16 grudnia 1980: Przybyła do Karlina bratnia pomoc komunistycznych państw, a była to ekipa ratowników radzieckich i węgierskich. Kierownictwo akcji ratowniczej inż. Adam Kilar i ekspert radziecki Leon Kałyna. Rozpoczęto przygotowania do wszelkich możliwych wariantów robót ratunkowych.
18 grudnia 1980 miało miejsce ostateczne oczyszczenie terenu pożaru ze spalonych i zniszczonych elementów stalowych. Spalony i stopiony z wieżą wiertniczą prewenter blokował odwiert i utrudniał gaszenie pożaru. Wskutek niemożności podejścia blisko pożaru zdecydowano, aby resztki prewentera zniszczyć ogniem artyleryjskim, do czego wykorzystano początkowo armatę 85 mm, ale dopiero ostrzał z haubicy 155 mm pociskami przeciwbetonowymi okazał się skuteczny. Równolegle trwała budowa drogi dojazdowej do miejsc, gdzie miały być wiercone dwa nowe szyby ratownicze.
2 stycznia 1981: Trwały końcowe prace przygotowawcze do ugaszenia pożaru: budowano drogi, spawano rurociągi wodne i parowe, koncentrowano sprzęt gaśniczy, budowano ropociąg do odprowadzenia ropy po ugaszeniu pożaru.
8 stycznia 1981: przeprowadzono próbę generalną gaszenia płomieni za pomocą agregatów gaśniczych AGWT. Były to pochodzące z myśliwców MIG-17 silniki turboodrzutowe Klimow WK-1F zamontowane na samochodach. Wytworzony przez nie ciąg powietrza tłumił płomienie. Metoda gaszenia za pomocą AGWT, działek wodnych oraz wytwornic pianowych okazała się skuteczna, co spowodowało stłumienie ognia. Ponieważ jednak ropa naftowa wypływała pod dużym ciśnieniem i nie było jej gdzie zbierać, co groziło poważnym zanieczyszczeniem środowiska, powtórnie zapalono słup ropy i gazu strzałem z rakietnicy.
10 stycznia 1981 założono nowy prewenter. Ten zaś pozwolił ujarzmić wydostającą się ropę, tym samym uznano akcję gaszenia erupcji ropy za zakończoną. Czyli walkę wygrano dopiero po 32 dniach ciężkich zmagań.

W akcji gaszenia pożaru i opanowania erupcji ropy brało udział około 1000 osób. Ropa wytryskiwała pod ciśnieniem około 560 atmosfer na wysokość ok. 30–40 m, łuna widoczna była z odległości kilkunastu km. Była to największa dotychczasowa erupcja ropy w Europie. Szacuje się, że spłonęło 30 tysięcy ton ropy naftowej oraz 50 milionów metrów sześciennych gazu ziemnego. Łączny koszt akcji i prac inżynieryjnych wyniósł 300 milionów złotych.

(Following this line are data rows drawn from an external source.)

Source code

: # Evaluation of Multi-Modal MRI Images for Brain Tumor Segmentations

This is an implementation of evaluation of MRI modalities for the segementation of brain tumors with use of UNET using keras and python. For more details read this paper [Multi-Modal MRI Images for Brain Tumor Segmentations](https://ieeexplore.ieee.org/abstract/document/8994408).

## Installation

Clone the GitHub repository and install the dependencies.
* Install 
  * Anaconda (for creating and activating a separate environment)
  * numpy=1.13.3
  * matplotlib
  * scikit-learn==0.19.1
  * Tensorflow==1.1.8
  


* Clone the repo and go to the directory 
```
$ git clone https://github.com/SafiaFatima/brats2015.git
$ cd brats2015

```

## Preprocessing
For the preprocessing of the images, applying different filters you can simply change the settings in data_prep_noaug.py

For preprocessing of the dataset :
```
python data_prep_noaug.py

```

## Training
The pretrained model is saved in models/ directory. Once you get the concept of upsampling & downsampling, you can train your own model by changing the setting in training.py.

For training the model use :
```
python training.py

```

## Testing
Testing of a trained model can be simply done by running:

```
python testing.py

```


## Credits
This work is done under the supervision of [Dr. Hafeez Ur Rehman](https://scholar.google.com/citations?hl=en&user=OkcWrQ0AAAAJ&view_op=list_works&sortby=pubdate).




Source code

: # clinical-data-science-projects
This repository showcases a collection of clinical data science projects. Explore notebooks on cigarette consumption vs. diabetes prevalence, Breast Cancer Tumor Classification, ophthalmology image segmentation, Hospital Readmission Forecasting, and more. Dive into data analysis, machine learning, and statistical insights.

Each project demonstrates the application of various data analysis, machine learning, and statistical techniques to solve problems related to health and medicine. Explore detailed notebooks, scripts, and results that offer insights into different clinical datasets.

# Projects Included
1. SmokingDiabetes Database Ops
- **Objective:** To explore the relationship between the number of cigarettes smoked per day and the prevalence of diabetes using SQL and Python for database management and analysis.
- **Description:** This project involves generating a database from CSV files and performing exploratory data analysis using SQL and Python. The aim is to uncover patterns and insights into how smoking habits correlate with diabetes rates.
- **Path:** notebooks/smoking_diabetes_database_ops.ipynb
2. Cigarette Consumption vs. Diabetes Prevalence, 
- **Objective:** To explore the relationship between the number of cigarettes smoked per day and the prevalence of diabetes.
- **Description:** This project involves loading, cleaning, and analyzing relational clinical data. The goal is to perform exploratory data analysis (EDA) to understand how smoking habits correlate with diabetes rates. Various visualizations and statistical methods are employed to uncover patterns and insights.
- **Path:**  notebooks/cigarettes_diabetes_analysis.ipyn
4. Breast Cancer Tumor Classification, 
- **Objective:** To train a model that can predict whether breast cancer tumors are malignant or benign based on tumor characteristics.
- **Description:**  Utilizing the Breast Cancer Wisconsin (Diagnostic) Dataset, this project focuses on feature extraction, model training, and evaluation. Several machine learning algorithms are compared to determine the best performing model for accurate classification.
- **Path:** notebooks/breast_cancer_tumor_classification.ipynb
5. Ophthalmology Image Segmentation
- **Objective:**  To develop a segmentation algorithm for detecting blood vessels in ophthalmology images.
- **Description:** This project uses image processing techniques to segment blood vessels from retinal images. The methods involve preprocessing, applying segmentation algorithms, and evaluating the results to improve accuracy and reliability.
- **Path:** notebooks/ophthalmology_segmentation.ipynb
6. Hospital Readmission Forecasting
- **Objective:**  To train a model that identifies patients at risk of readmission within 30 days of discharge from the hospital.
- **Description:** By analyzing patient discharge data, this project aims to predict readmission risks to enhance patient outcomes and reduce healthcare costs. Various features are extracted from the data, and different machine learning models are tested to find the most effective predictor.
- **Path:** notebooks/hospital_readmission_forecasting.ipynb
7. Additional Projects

16 stycznia 1981 roku o godzinie 15:55 wyruszył ze stacji w Karlinie pierwszy pociąg, składający się z siedemnastu cystern. ropy. Łącznie do rafinerii ropy w Trzebini wysłano ponad siedemset osiemdziesiąt ton ropy, znacznie mniej niż planowano.
Erupcja i pożar sprawiły, że Karlino stało się sławne. Miasto przeżywało najazd dziennikarzy. Nadzieja na rozwój przemysłu wydobywczego okazała się być bezpodstawna. Z powodu małej wydajności złoża i średniej jakości ropy (dużo zanieczyszczeń) w połowie 1983 roku zaprzestano wydobycia ropy. Nadzieje na to, że Polska będzie naftowym mocarstwem „spłonęły” wraz z pożarem w Karlinie. Jednak eksplozja sprawiła, że o mieście Karlino zrobiło się głośno nie tylko w Polsce.
Jako ciekawostkę możemy dodać, że płuczki z taki właśnie odwiertów trafiają niemal codziennie do jednej z firm na Skolwinie.